Y allá, en las canteras, aparece como tristísimo recuerdo el conato de suicidio de Delgado.
Era joven, tenía veinte años. Era aquél su primer día de trabajo. Y en aquel día en que el comandante había mandado suspender el castigo, en aquel solemne día, - para él y la integridad nacional, amiga aún - a la media hora de trabajo, Delgado, que lo había comenzado, erguido, altanero, robusto, se detuvo en un instante de descuido de los cabos en la más alta de las cimas a que había llevado piedra, lanzó su sombrero al aire, dijo adiós con la mano a los que de la cárcel de Guanabacoa que habían venido con él, y se arrojo al espacio desde una altura de ochenta varas.
Cayó, y cayó por fortuna sobre un montón de piedra blanda. La piel que cubría su cráneo cayó en tres pedazos sobre su cara. Y un presidario que se decía médico se ofreció al atónito brigada para socorrerle; le vació en la cabeza botellas de alcohol, acomodó con desgarrador descuido la piel sobre el cráneo, la sujetó con vendas de una blusa despedazada, llena de manchas de cieno; llena de tierra mojada y cuajada allí, las amarró fuertemente, y en un coche, - ¡milagros de bondad! - fue llevado al hospital del presidio.
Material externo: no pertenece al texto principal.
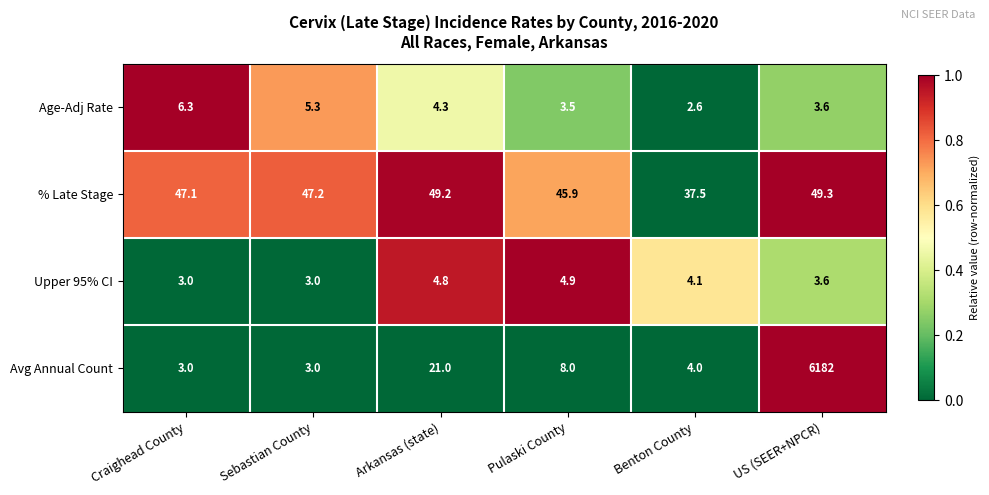

How many data points in Avg Annual Count are less than 8?

3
Aquel día era el santo del general Caballero de Rodas.
¡Presagio extraño! Aquel día se inauguraba con sangre.
Nada se dijo de aquello. Nada se supo fuera de allí. Con rudas penas fueron amenazados todos los que podían dejarlo saber. No se apartaron de su cama los médicos, ni el sacerdote, ni los ayudantes militares. ¿Por qué aquel cuidado? - ¿Por qué aquel temor? ¿Sería quizá aquello el grito primero de una enfangada conciencia? - No - Aquello era el miedo al escarnio y a la execración universales.
Los médicos lucharon con silencioso ardor; los médicos vencieron al fin. Se empezó a llenar la forma con una acusación de suicidio; la sumaria acabó a las primeras declaraciones. Todo quedó en tinieblas; todo oscuro.
Delgado trabajaba a mi salida con la cabeza siempre baja, y el color de la muerte próxima en el rostro. Y cuando se quita el sombrero, tres anchas fajas blancas atraviesan en todas direcciones su cabeza.
Agítense de entusiasmo en los bancos, aplaudan, canten los representantes de la patria.